▶ _Enunciado da tarefa_:
No trecho abaixo sobre o programa Som Livre Exportação, transcreva sem alterações a passagem que vai de "A última edição" até "uma justificativa plausível.".

▶ _Trecho fornecido_:
..........
A concepção dos enquadramentos é algo a destacar-se, pois mostrara-se mais ampla do que a
usual na TV da época, certamente a inspirar-se na fonte dos documentários de Rock,
pois explorou-se bastante o recurso do "close-up" na edição, a realçar a expressão facial dos artistas, ou seja, a enfatizar mais detalhes, além da
performance dos instrumentistas, para também mesclar-se com a reação das pessoas da
audiência, ao exibir dessa forma o máximo da emoção gerada pela música, sob reações espontâneas.
Os Mutantes executam: "Ando Meio Desligado" no Som Livre Exportação
Eis o Link para assistir no YouTube:
https://www.youtube.com/watch?v=xJgj9zgJZA8
É claro, como veículo de propaganda da gravadora, muitos discos foram lançados com tal mote do próprio programa e assim, o que dizer sobre um grupo de artistas desse quilate em meio às suas canções antológicas, registradas em coletâneas dessa qualidade? Hoje em dia, esses LP's valem ouro em sebos especializados e/ou sites da Internet, direcionados para colecionadores de vinis.
Tal programa permaneceu na grade da TV Globo, às quintas, no horário das 20:30 horas e não é possível não deixar de se comparar que se entre, 1970 e 1971, nesse horário, o cidadão
comum ligava a TV de sua sala de estar e confrontava-se com música dessa
qualidade, o panorama da atualidade na mesma emissora, é bem outro.
A Bolha executa:"Mater Matéria" no Som Livre Exportação
Eis o Link para assistir no YouTube:
https://www.youtube.com/watch?v=KfgaZvp6SRA
Tenho uma boa lembrança pessoal dessa atração, da qual
eu tive o privilégio de assistir todas as suas edições, e nessa ocasião, com dez para onze anos de idade,
eu já estava bastante interessado em música, e portanto, apreciei muito.
A última edição do programa foi um especial a enfocar a
"velha guarda da MPB", ao apresentar artistas do quilate de: Ciro Monteiro, Mário Lago, Cartola, e alguns membros da
Escola de Samba Mangueira. O motivo de seu cancelamento, nunca foi explicado
convincentemente.
Elis Regina interpreta: "Black is Beautiful" no Som Livre Exportação
Eis o Link para escutar no YouTube:
https://www.youtube.com/watch?v=QVaXJAqwkyI
Se gerava uma boa audiência, promovia a gravadora, intensificava a
divulgação dos discos, e das trilhas das suas novelas, além de ser um estouro, quando das
suas versões ao vivo, para as praças onde realizava-se, realmente acreditar que o motivo para o cancelamento tenha sido simplesmente a frustração de não ter emplacado tal
pacote para o exterior, não caracteriza uma justificativa plausível.
É muito mais provável que o poder central de então, nada simpático à movimentação cultural/contracultural, possivelmente “sugeriu”
à emissora que esta não continuasse com tal promoção, mesmo por que, Ivan Lins era uma persona non grata
para o sistema, isso sem contar em Chico Buarque, pior ainda, e o fato de Caetano
Veloso ter participado de uma edição, sob uma rara vez em que veio ao Brasil, em
1971, no período em que esteve oficialmente exilado, em Londres.
..........
▶ _Dados para análise_:
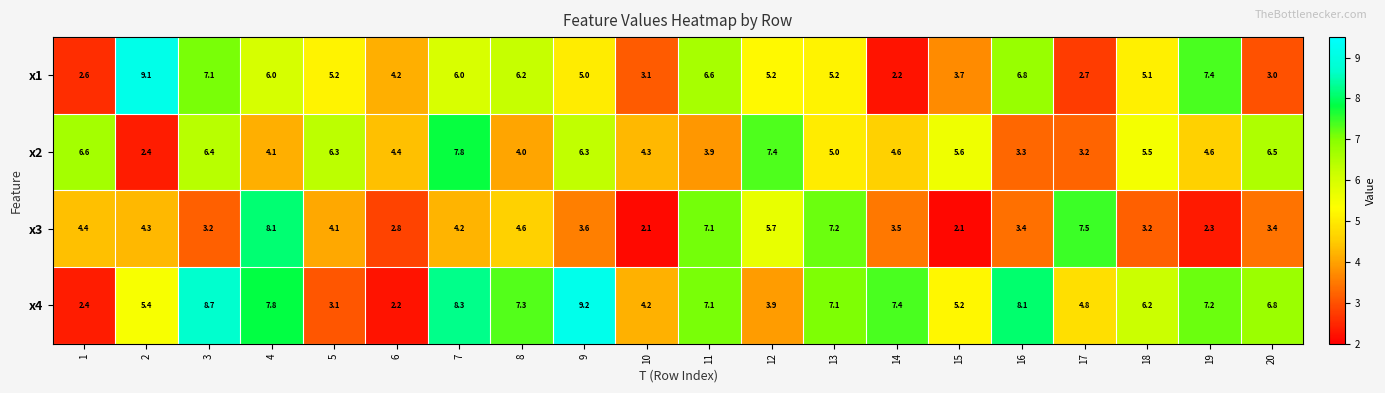

The value of x2 at 14 is 1.0. True or false?

False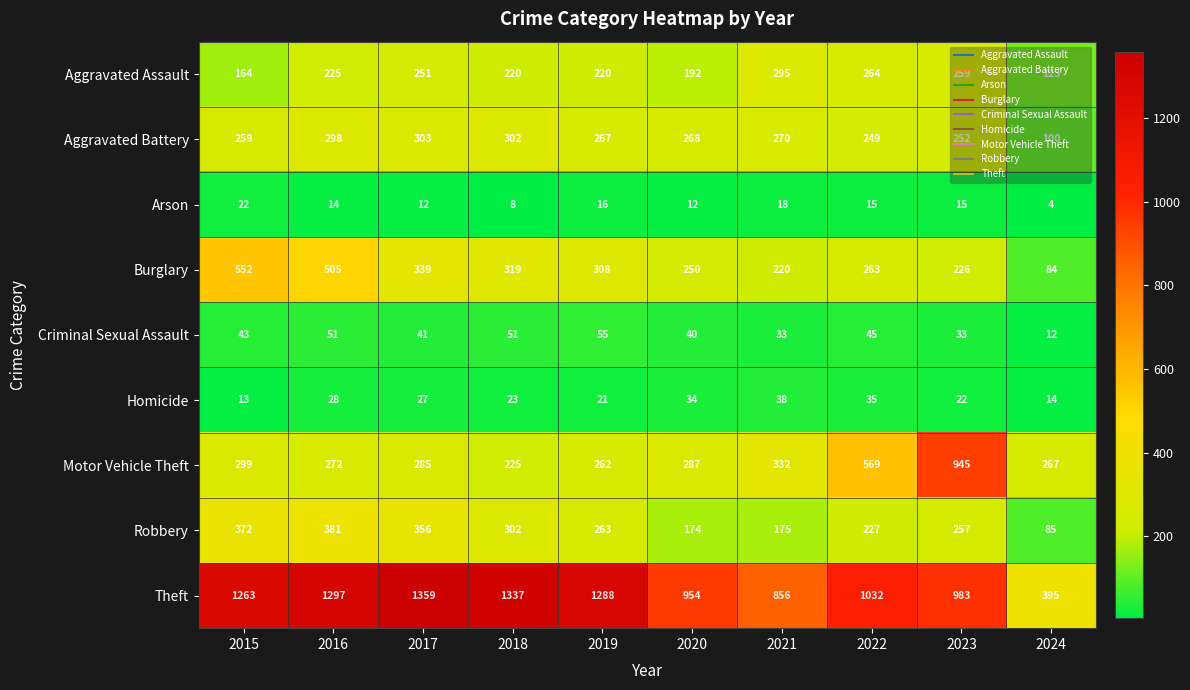

Which category has the lowest value across all series?

2024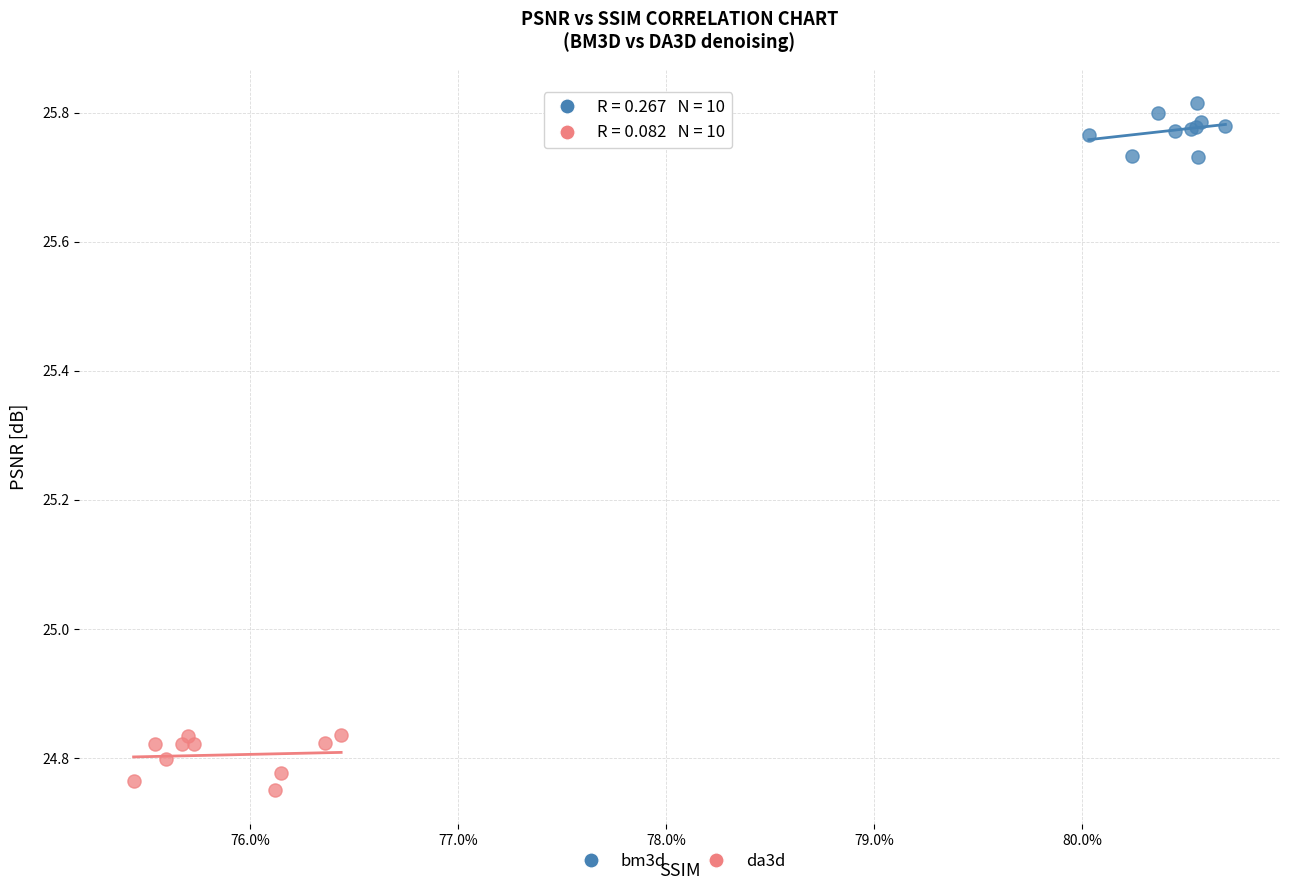

Which series reaches the minimum Y coordinate?

da3d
..........
▶ _Tarefa concluída_:
A última edição do programa foi um especial a enfocar a
"velha guarda da MPB", ao apresentar artistas do quilate de: Ciro Monteiro, Mário Lago, Cartola, e alguns membros da
Escola de Samba Mangueira. O motivo de seu cancelamento, nunca foi explicado
convincentemente.
Elis Regina interpreta: "Black is Beautiful" no Som Livre Exportação
Eis o Link para escutar no YouTube:
https://www.youtube.com/watch?v=QVaXJAqwkyI
Se gerava uma boa audiência, promovia a gravadora, intensificava a
divulgação dos discos, e das trilhas das suas novelas, além de ser um estouro, quando das
suas versões ao vivo, para as praças onde realizava-se, realmente acreditar que o motivo para o cancelamento tenha sido simplesmente a frustração de não ter emplacado tal
pacote para o exterior, não caracteriza uma justificativa plausível.